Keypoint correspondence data
= Beginning of Section =
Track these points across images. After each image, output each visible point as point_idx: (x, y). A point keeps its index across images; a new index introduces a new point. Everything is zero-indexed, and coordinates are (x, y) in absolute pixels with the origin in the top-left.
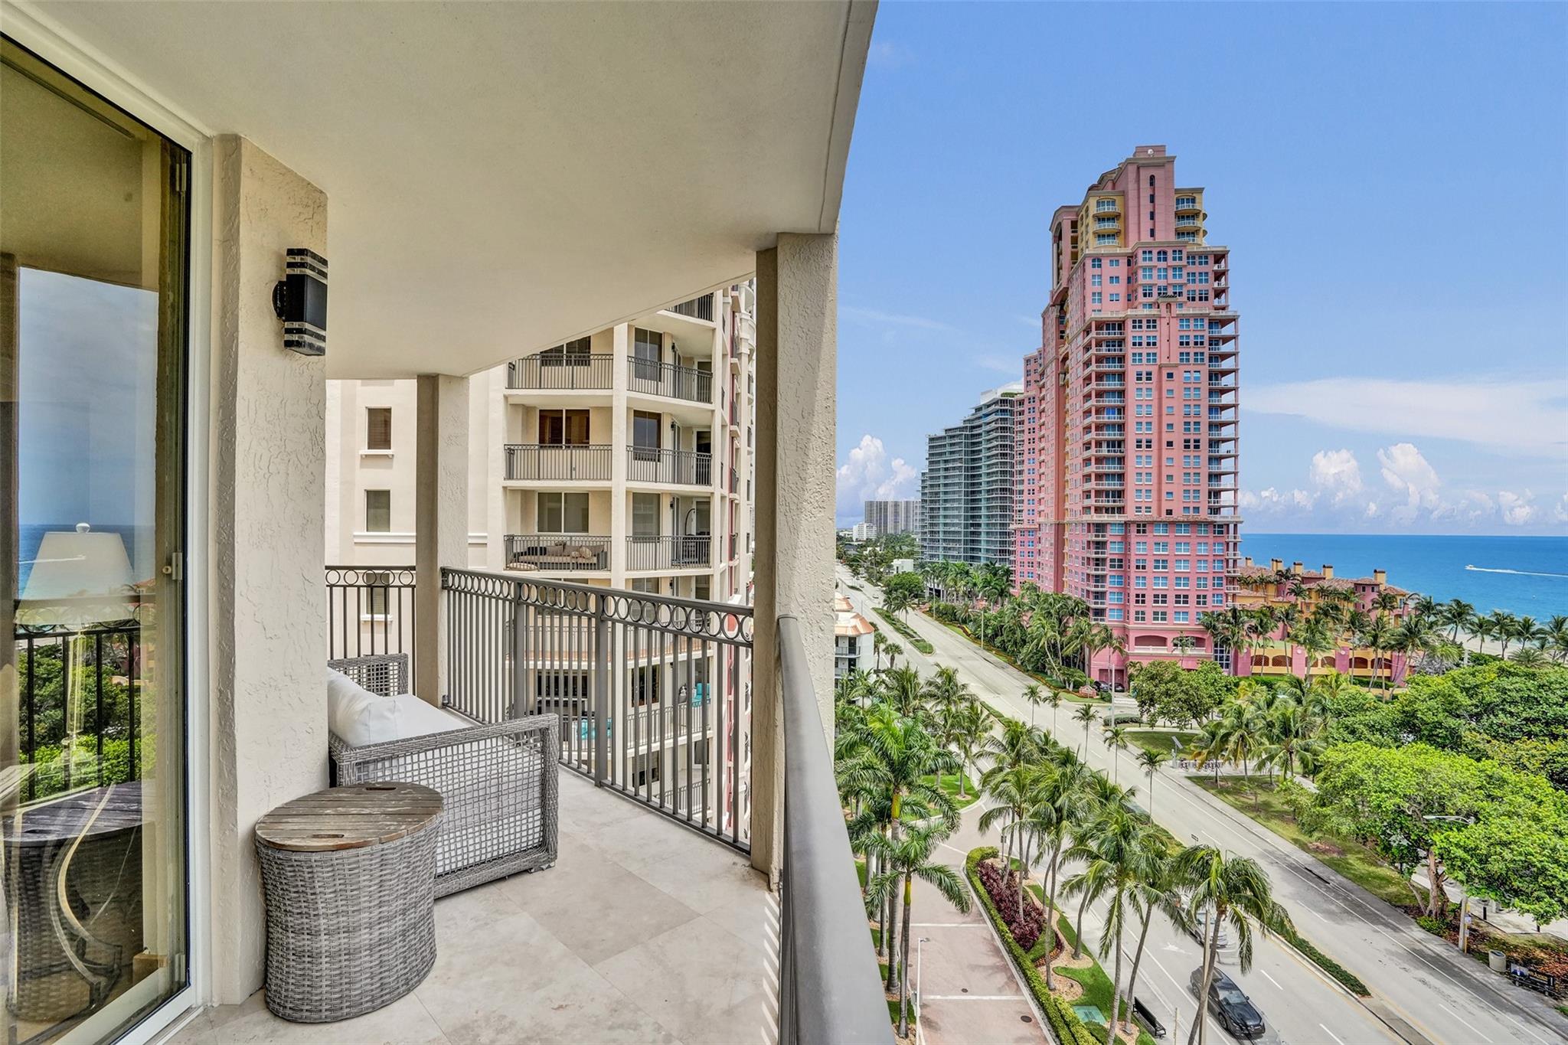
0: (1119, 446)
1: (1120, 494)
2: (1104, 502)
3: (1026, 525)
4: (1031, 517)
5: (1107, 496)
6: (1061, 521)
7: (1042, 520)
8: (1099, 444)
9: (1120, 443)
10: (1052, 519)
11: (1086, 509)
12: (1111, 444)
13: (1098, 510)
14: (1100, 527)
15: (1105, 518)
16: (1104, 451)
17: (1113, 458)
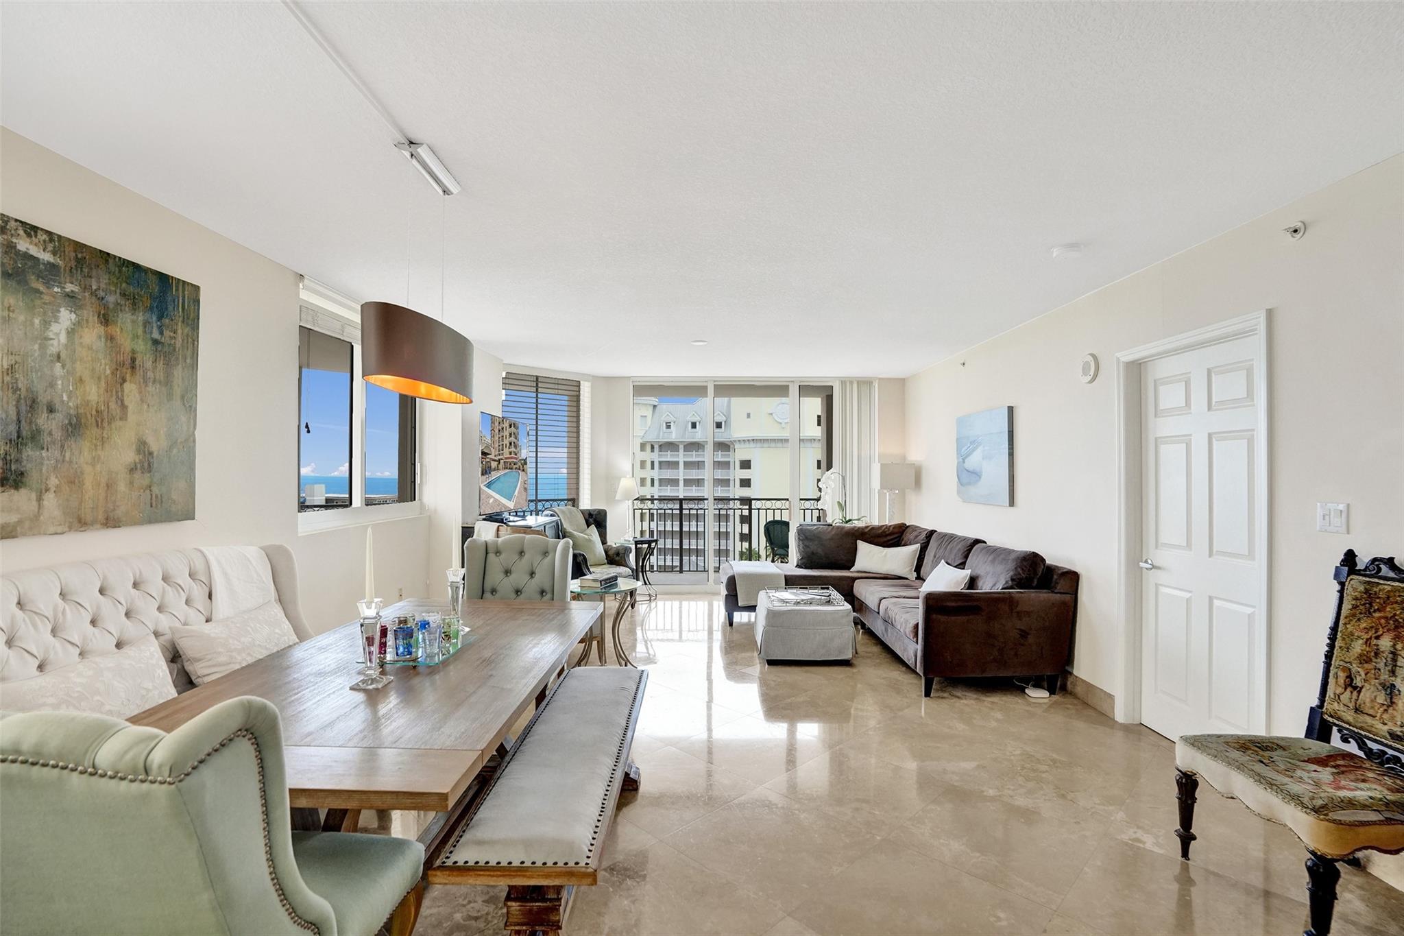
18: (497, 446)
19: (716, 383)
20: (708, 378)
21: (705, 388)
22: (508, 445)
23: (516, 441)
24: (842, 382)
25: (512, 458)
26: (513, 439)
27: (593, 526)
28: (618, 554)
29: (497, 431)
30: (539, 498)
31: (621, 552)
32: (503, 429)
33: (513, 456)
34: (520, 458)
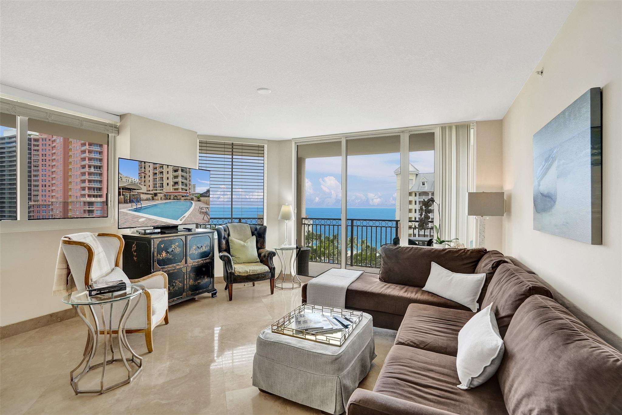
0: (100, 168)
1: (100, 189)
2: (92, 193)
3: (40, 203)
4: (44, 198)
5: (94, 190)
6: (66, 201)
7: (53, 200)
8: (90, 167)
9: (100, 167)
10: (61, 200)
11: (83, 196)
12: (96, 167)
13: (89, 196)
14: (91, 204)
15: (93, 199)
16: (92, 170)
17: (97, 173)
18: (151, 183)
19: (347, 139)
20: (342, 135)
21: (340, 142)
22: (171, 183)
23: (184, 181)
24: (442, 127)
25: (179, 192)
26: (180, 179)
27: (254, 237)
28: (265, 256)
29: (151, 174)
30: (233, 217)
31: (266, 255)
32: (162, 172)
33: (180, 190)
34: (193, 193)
= End of Section =
= Beginning of Section =
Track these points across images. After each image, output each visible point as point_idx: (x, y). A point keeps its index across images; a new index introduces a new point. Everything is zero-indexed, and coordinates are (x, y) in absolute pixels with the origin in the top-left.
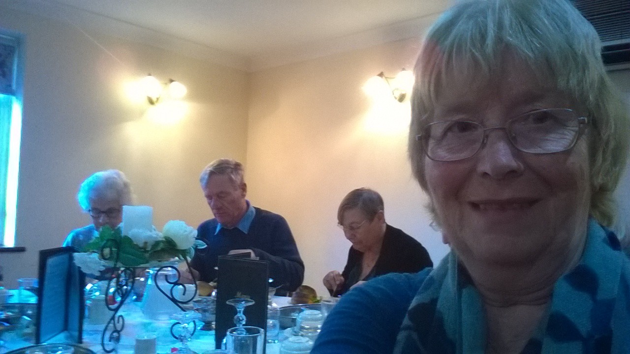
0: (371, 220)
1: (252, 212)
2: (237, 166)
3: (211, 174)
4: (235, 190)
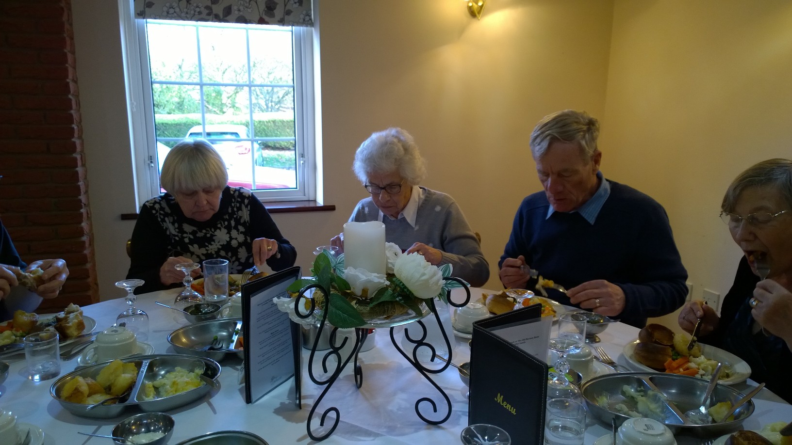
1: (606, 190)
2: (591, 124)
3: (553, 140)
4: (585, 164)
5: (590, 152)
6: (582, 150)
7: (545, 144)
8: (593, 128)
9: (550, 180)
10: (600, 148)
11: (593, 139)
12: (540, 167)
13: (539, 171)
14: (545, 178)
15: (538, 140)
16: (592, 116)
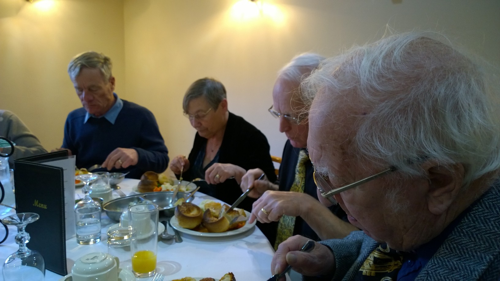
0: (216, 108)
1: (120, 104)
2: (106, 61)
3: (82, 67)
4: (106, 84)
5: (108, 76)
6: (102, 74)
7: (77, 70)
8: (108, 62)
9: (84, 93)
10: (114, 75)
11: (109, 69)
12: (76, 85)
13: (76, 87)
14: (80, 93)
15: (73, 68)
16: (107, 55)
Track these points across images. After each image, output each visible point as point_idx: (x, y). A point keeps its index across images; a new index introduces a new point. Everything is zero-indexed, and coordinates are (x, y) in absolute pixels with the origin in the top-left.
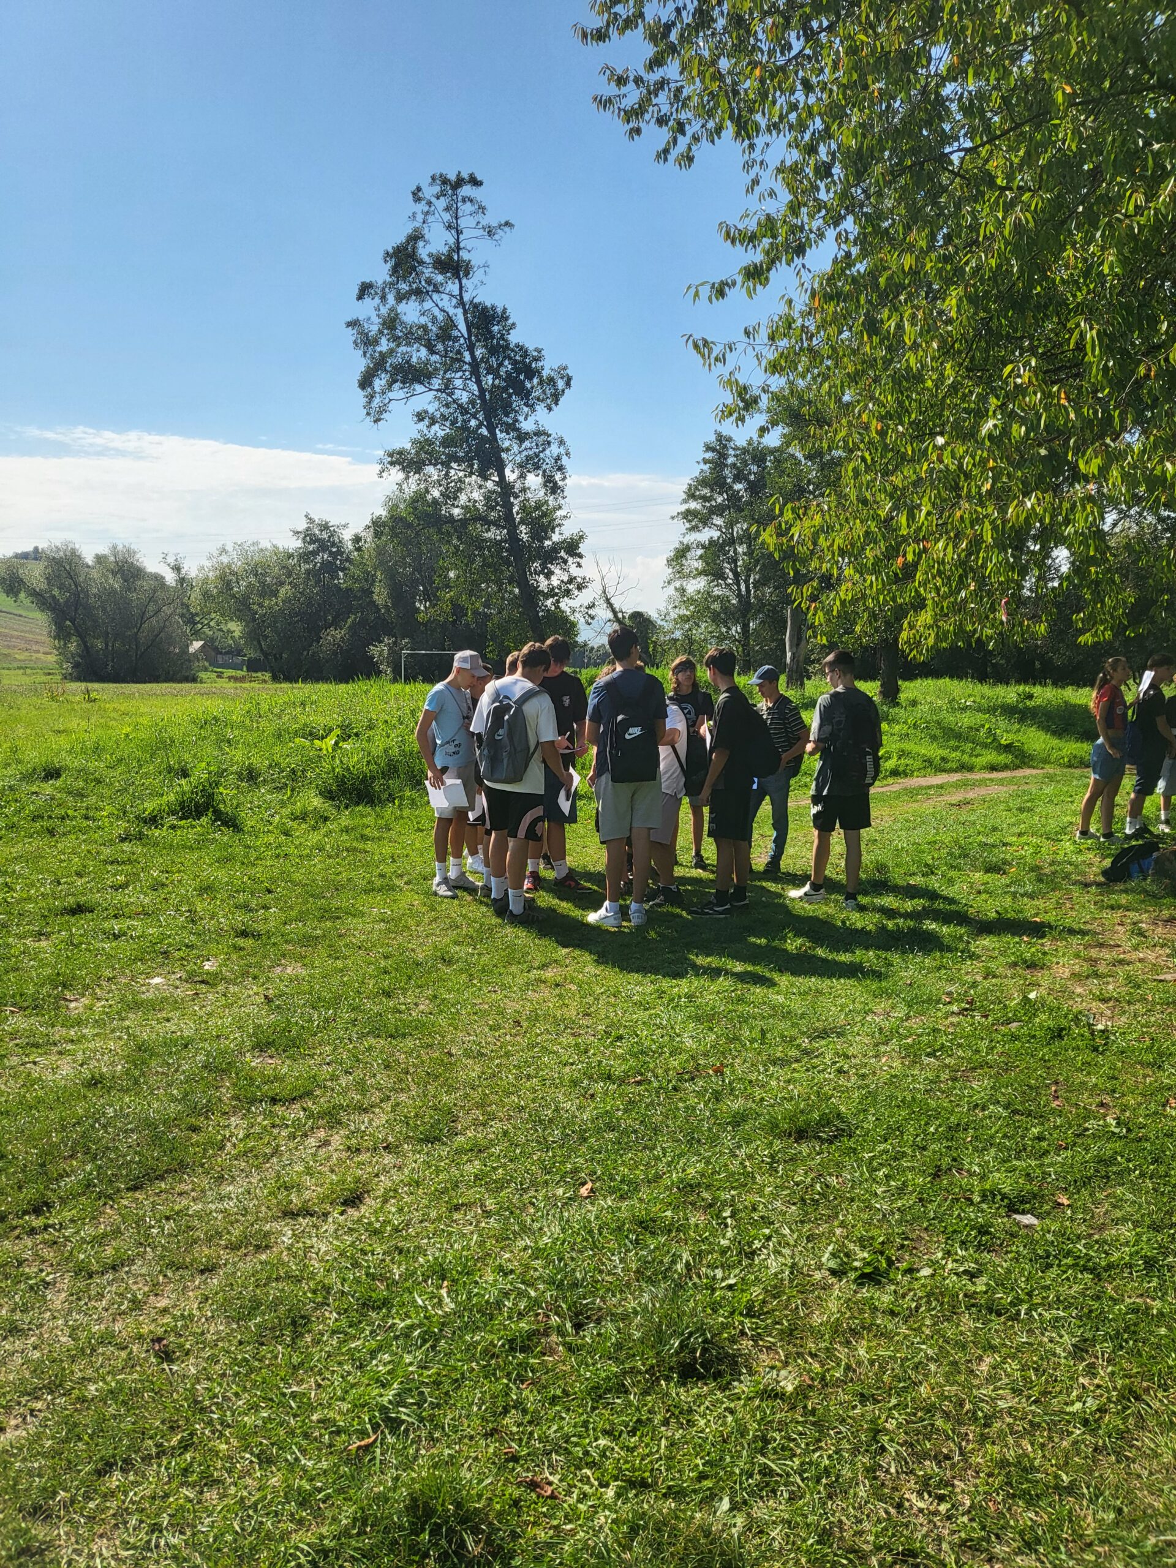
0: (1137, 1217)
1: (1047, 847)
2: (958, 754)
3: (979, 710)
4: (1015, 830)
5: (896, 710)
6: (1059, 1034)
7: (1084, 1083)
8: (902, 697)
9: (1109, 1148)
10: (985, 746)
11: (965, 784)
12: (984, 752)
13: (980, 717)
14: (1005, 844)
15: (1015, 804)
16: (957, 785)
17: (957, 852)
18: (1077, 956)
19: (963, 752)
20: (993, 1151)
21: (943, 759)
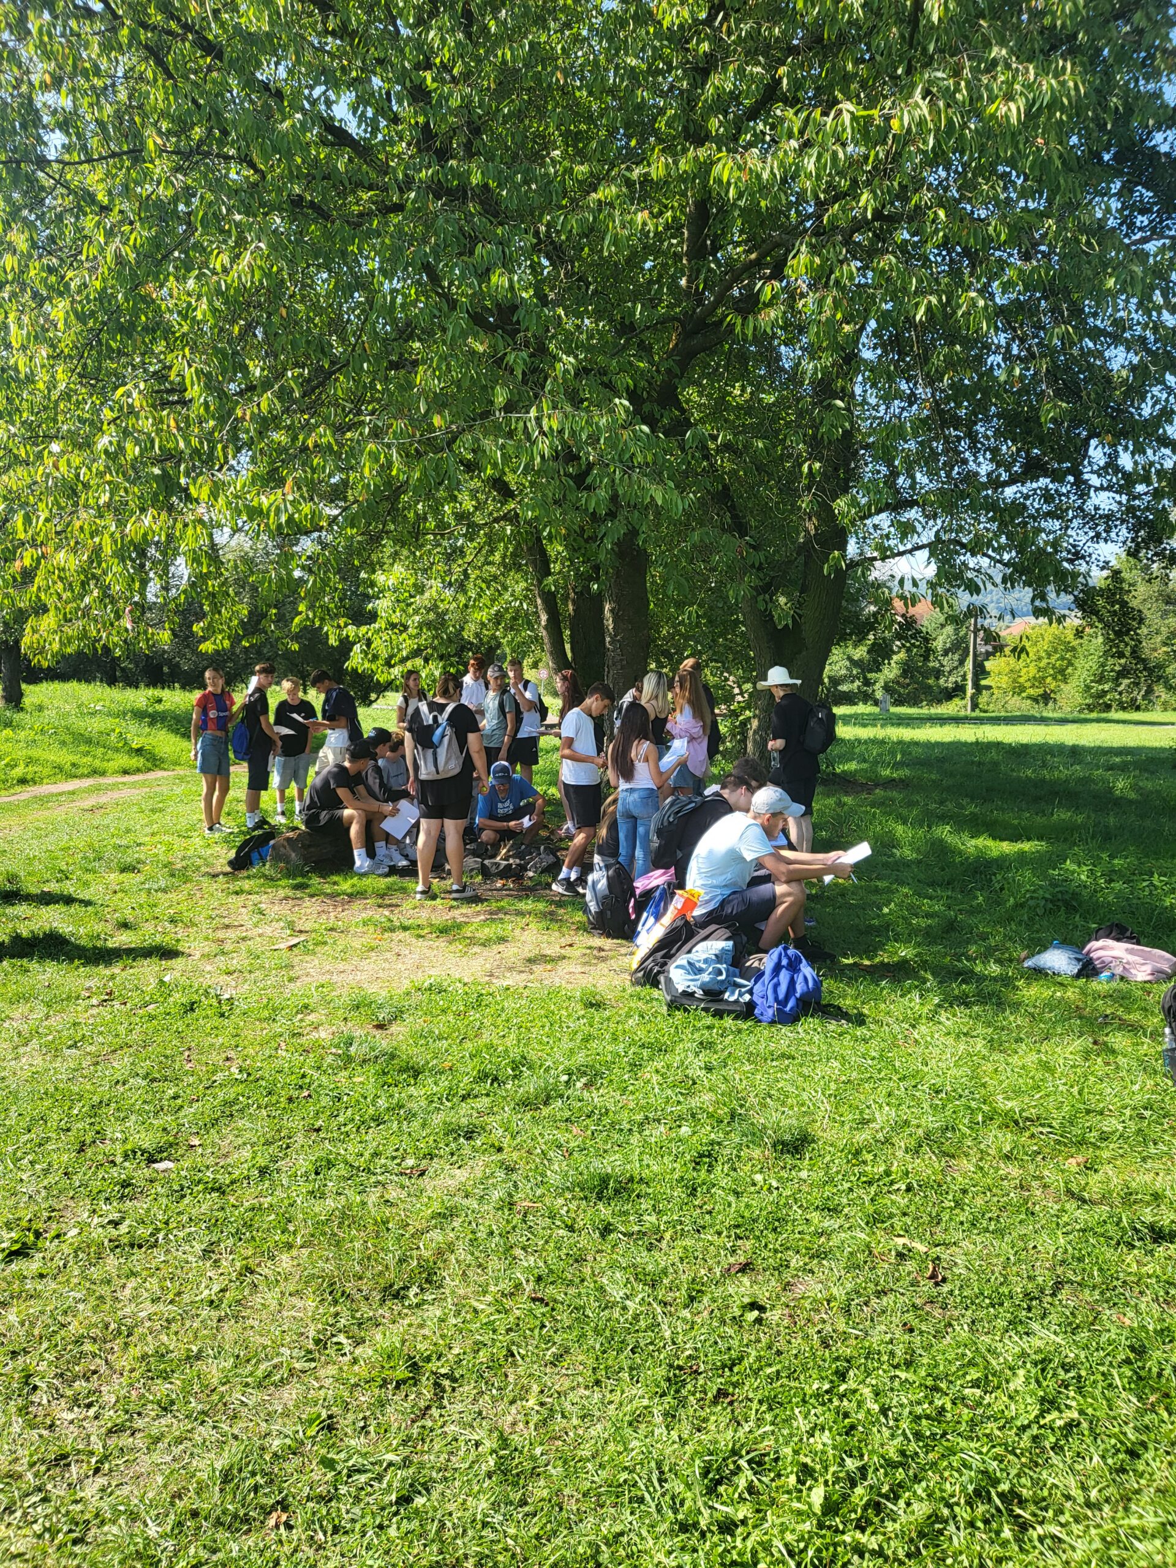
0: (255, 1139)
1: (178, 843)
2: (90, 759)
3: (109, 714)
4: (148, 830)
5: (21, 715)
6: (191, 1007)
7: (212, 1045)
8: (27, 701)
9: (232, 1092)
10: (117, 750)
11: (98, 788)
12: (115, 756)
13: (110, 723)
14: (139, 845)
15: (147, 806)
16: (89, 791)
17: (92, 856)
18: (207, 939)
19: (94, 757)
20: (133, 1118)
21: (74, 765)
= End of Section =
**TASK**: Retype the records above, but only those lines that fall between the line containing "25: (512, 458)" and the line containing "33: (513, 456)", with both of those lines included, exactly as written.

**RESPONSE BELOW**:
25: (512, 458)
26: (513, 439)
27: (593, 526)
28: (618, 554)
29: (497, 431)
30: (539, 498)
31: (621, 552)
32: (503, 429)
33: (513, 456)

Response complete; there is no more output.